● **Task**
Extract the full set of records, then give each one again exactly.

⁂

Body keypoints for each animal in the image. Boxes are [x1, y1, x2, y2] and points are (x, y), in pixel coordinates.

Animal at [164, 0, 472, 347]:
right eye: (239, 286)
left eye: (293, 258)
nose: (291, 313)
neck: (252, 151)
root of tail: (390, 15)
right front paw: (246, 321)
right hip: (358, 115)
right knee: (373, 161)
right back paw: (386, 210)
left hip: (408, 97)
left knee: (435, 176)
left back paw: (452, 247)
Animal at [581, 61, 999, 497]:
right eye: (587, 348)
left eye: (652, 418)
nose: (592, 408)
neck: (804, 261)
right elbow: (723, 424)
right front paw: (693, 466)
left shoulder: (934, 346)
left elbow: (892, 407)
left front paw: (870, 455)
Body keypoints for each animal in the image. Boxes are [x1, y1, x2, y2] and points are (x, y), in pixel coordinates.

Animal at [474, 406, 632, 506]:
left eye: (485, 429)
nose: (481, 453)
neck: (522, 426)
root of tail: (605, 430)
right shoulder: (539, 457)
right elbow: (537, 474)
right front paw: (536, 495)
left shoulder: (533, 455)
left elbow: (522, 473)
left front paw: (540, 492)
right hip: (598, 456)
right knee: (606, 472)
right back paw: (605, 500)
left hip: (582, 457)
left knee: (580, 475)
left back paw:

⁂

● **Answer space**
Body keypoints for each animal in the image. Boxes are [x1, y1, x2, y2] and points are (x, y), in pixel coordinates.

Animal at [164, 0, 472, 347]:
right eye: (239, 286)
left eye: (293, 258)
nose: (291, 313)
neck: (252, 151)
root of tail: (390, 15)
right front paw: (246, 321)
right hip: (358, 115)
right knee: (373, 161)
right back paw: (386, 210)
left hip: (408, 97)
left knee: (435, 176)
left back paw: (452, 247)
Animal at [581, 61, 999, 497]:
right eye: (587, 348)
left eye: (652, 418)
nose: (592, 408)
neck: (804, 261)
right elbow: (723, 424)
right front paw: (693, 466)
left shoulder: (934, 346)
left elbow: (892, 407)
left front paw: (870, 455)
Body keypoints for each animal in the image. Boxes are [x1, y1, x2, y2] and points are (x, y), in pixel coordinates.

Animal at [474, 406, 632, 506]:
left eye: (485, 429)
nose: (481, 453)
neck: (522, 426)
root of tail: (605, 430)
right shoulder: (539, 457)
right elbow: (537, 474)
right front paw: (536, 495)
left shoulder: (533, 455)
left elbow: (522, 473)
left front paw: (540, 492)
right hip: (598, 456)
right knee: (606, 472)
right back paw: (605, 500)
left hip: (582, 457)
left knee: (580, 475)
left back paw:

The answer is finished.